■ AIM OF THE TASK: If a line includes "Politik", copy it out of the entries.

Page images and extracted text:

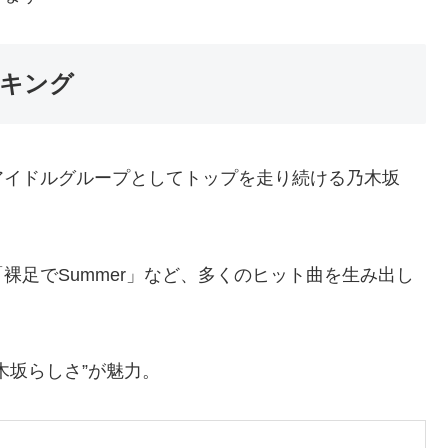
ンキング
アイドルグループとしてトップを走り続ける乃木坂
裸足でSummer」など、多くのヒット曲を生み出し
木坂らしさ”が魅力。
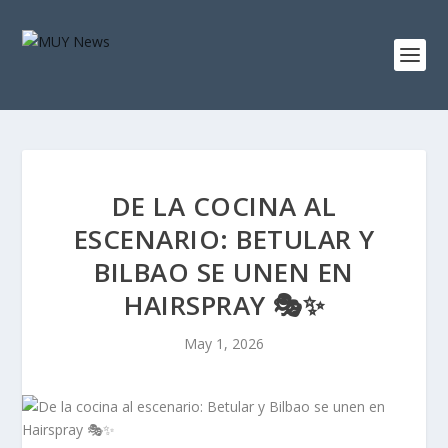
DE LA COCINA AL
ESCENARIO: BETULAR Y
BILBAO SE UNEN EN
HAIRSPRAY 🎭✨
May 1, 2026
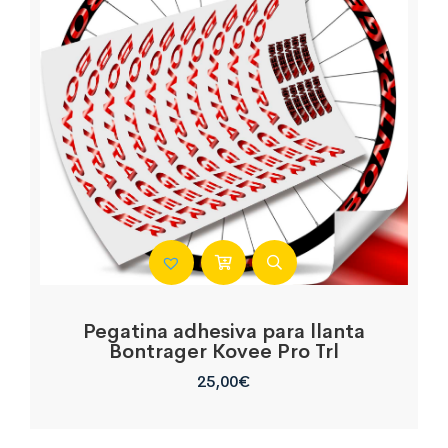
Pegatina adhesiva para llanta
Bontrager Kovee Pro Trl
25,00
€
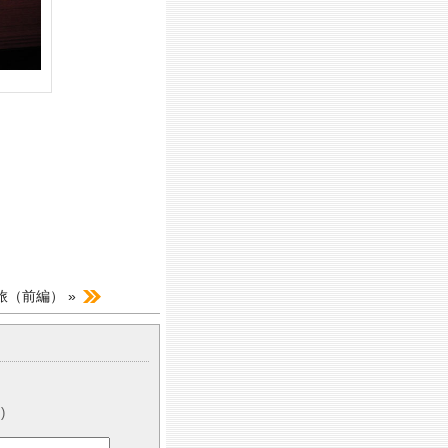
旅（前編） »
)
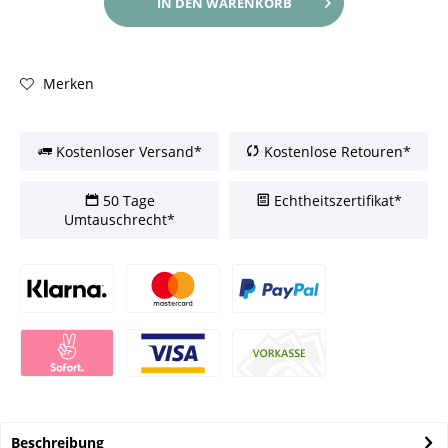
IN DEN
WARENKORB
Merken
Kostenloser Versand*
Kostenlose Retouren*
50 Tage
Echtheitszertifikat*
Umtauschrecht*
Beschreibung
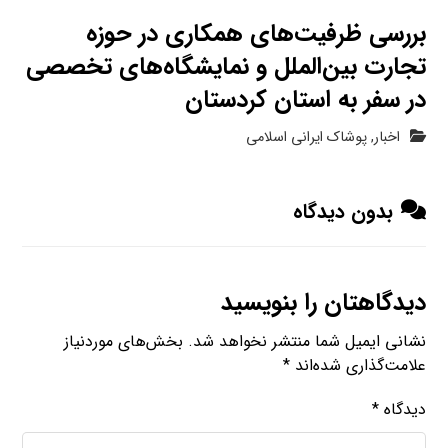
بررسی ظرفیت‌های همکاری در حوزه
تجارت بین‌الملل و نمایشگاه‌های تخصصی
در سفر به استان کردستان
اخبار
,
پوشاک ایرانی اسلامی
بدون دیدگاه
دیدگاهتان را بنویسید
نشانی ایمیل شما منتشر نخواهد شد.
بخش‌های موردنیاز
علامت‌گذاری شده‌اند
*
دیدگاه
*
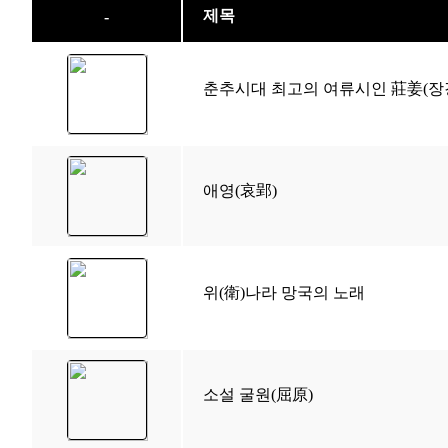
제목
-
춘추시대 최고의 여류시인 莊姜(장
애영(哀郢)
위(衛)나라 망국의 노래
소설 굴원(屈原)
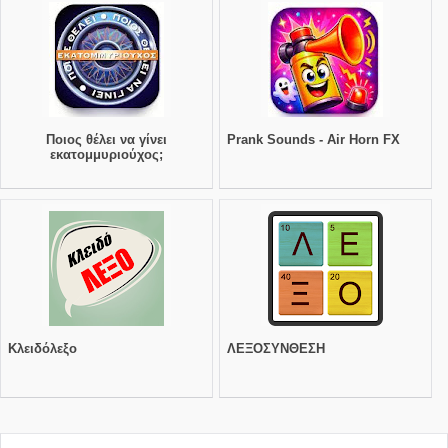
Ποιος θέλει να γίνει
Prank Sounds - Air Horn FX
εκατομμυριούχος;
Κλειδόλεξο
ΛΕΞΟΣΥΝΘΕΣΗ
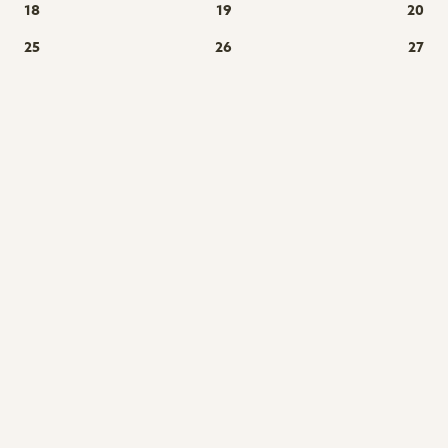
18
19
20
25
26
27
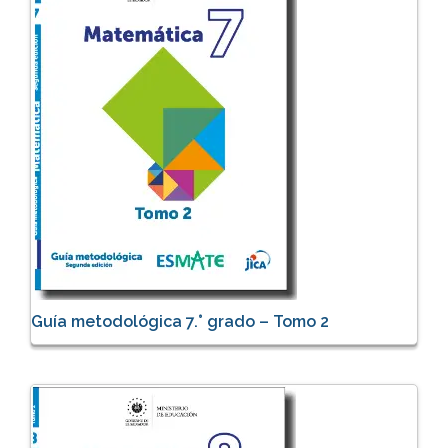
Guía metodológica 7.° grado – Tomo 2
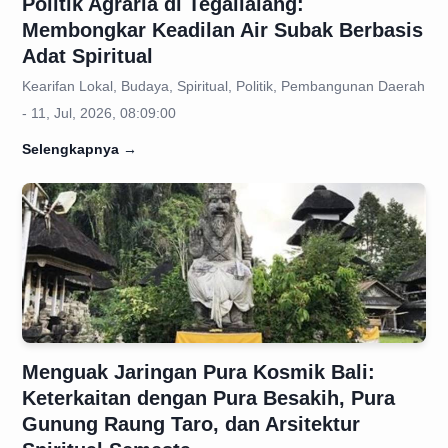
Politik Agraria di Tegallalang:
Membongkar Keadilan Air Subak Berbasis
Adat Spiritual
Kearifan Lokal, Budaya, Spiritual, Politik, Pembangunan Daerah
- 11, Jul, 2026, 08:09:00
Selengkapnya
→
Menguak Jaringan Pura Kosmik Bali:
Keterkaitan dengan Pura Besakih, Pura
Gunung Raung Taro, dan Arsitektur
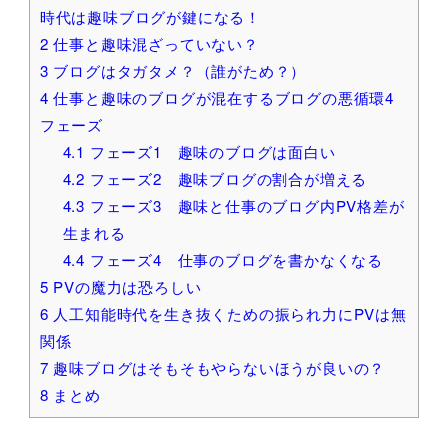
時代は趣味ブログが鍵になる！
2
仕事と趣味混ざっていない？
3
ブログはタガタメ？（誰がため？）
4
仕事と趣味のブログが混在するブログの悪循環4
フェーズ
4.1
フェーズ1 趣味のブログは面白い
4.2
フェーズ2 趣味ブログの割合が増える
4.3
フェーズ3 趣味と仕事のブログ内PV格差が
生まれる
4.4
フェーズ4 仕事のブログを書かなくなる
5
PVの魔力は恐ろしい
6
人工知能時代を生き抜くための振られ力にPVは無
関係
7
趣味ブログはそもそもやらないほうが良いの？
8
まとめ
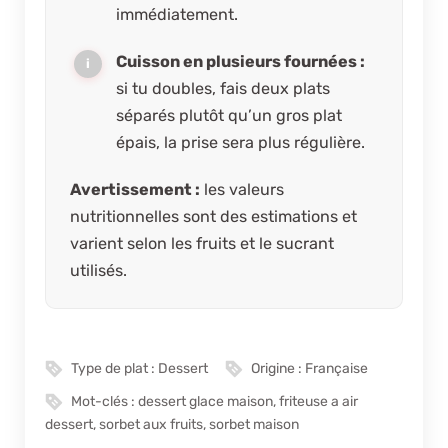
immédiatement.
Cuisson en plusieurs fournées :
si tu doubles, fais deux plats
séparés plutôt qu’un gros plat
épais, la prise sera plus régulière.
Avertissement :
les valeurs
nutritionnelles sont des estimations et
varient selon les fruits et le sucrant
utilisés.
Type de plat :
Dessert
Origine :
Française
Mot-clés :
dessert glace maison, friteuse a air
dessert, sorbet aux fruits, sorbet maison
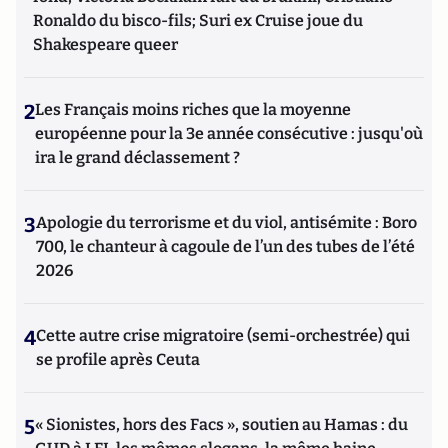
Ronaldo du bisco-fils; Suri ex Cruise joue du
Shakespeare queer
2
Les Français moins riches que la moyenne
européenne pour la 3e année consécutive : jusqu'où
ira le grand déclassement ?
3
Apologie du terrorisme et du viol, antisémite : Boro
700, le chanteur à cagoule de l’un des tubes de l’été
2026
4
Cette autre crise migratoire (semi-orchestrée) qui
se profile après Ceuta
5
« Sionistes, hors des Facs », soutien au Hamas : du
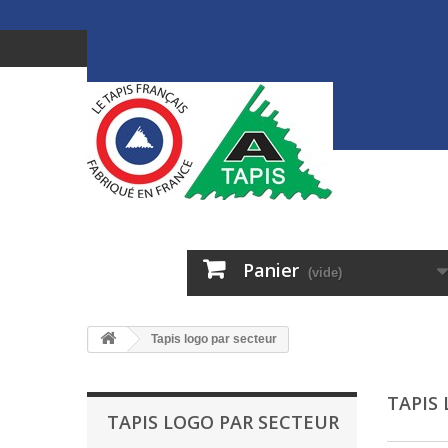
Panier
(vide)
Tapis logo par secteur
TAPIS
TAPIS LOGO PAR SECTEUR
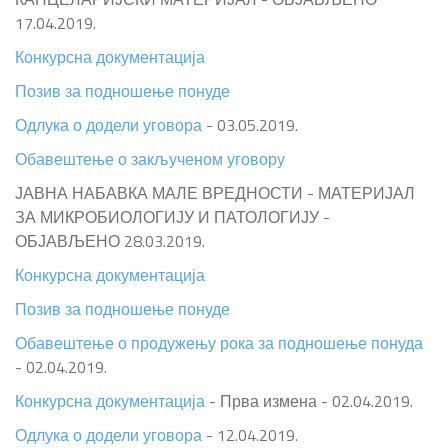
17.04.2019.
Конкурсна документација
Позив за подношење понуде
Одлука о додели уговора
- 03.05.2019.
Обавештење о закљученом уговору
ЈАВНА НАБАВКА МАЛЕ ВРЕДНОСТИ - МАТЕРИЈАЛ
ЗА МИКРОБИОЛОГИЈУ И ПАТОЛОГИЈУ -
ОБЈАВЉЕНО 28.03.2019.
Конкурсна документација
Позив за подношење понуде
Обавештење о продужењу рока за подношење понуда
- 02.04.2019.
Конкурсна документација
- Прва измена - 02.04.2019.
Одлука о додели уговора
- 12.04.2019.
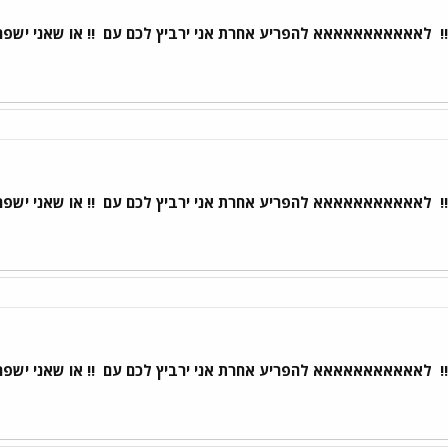
!
לאאאאאאאאאאא להפריע אחרת אני ירביץ לכם עם
!! או שאני ישפ
!
לאאאאאאאאאאא להפריע אחרת אני ירביץ לכם עם
!! או שאני ישפ
!
לאאאאאאאאאאא להפריע אחרת אני ירביץ לכם עם
!! או שאני ישפ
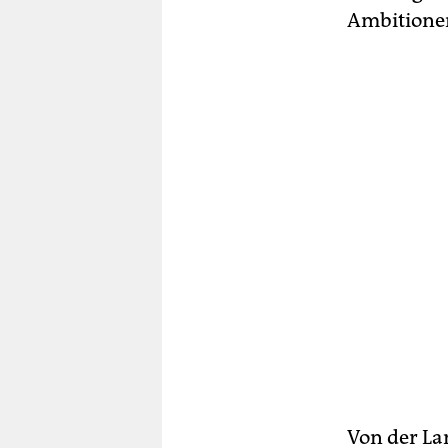
Ambitionen
Von der La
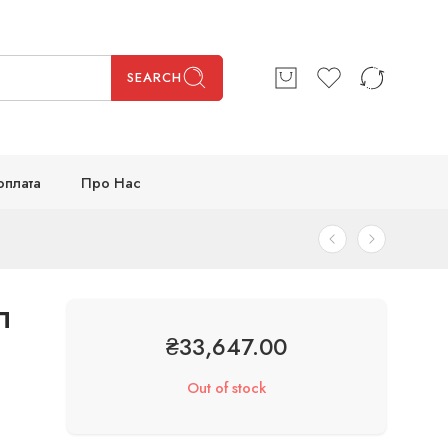
SEARCH
оплата
Про Нас
л
₴
33,647.00
Out of stock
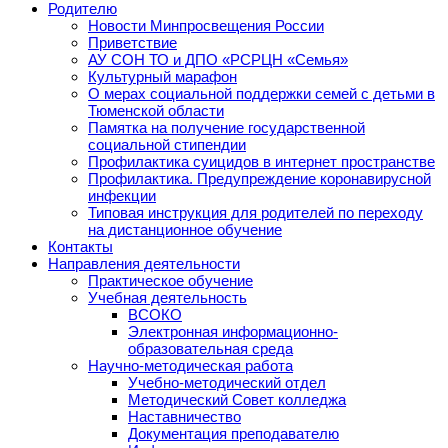
Родителю
Новости Минпросвещения России
Приветствие
АУ СОН ТО и ДПО «РСРЦН «Семья»
Культурный марафон
О мерах социальной поддержки семей с детьми в
Тюменской области
Памятка на получение государственной
социальной стипендии
Профилактика суицидов в интернет пространстве
Профилактика. Предупреждение коронавирусной
инфекции
Типовая инструкция для родителей по переходу
на дистанционное обучение
Контакты
Направления деятельности
Практическое обучение
Учебная деятельность
ВСОКО
Электронная информационно-
образовательная среда
Научно-методическая работа
Учебно-методический отдел
Методический Совет колледжа
Наставничество
Документация преподавателю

■ TASK ANSWER:
Politik Agraria di Tegallalang:
Kearifan Lokal, Budaya, Spiritual, Politik, Pembangunan Daerah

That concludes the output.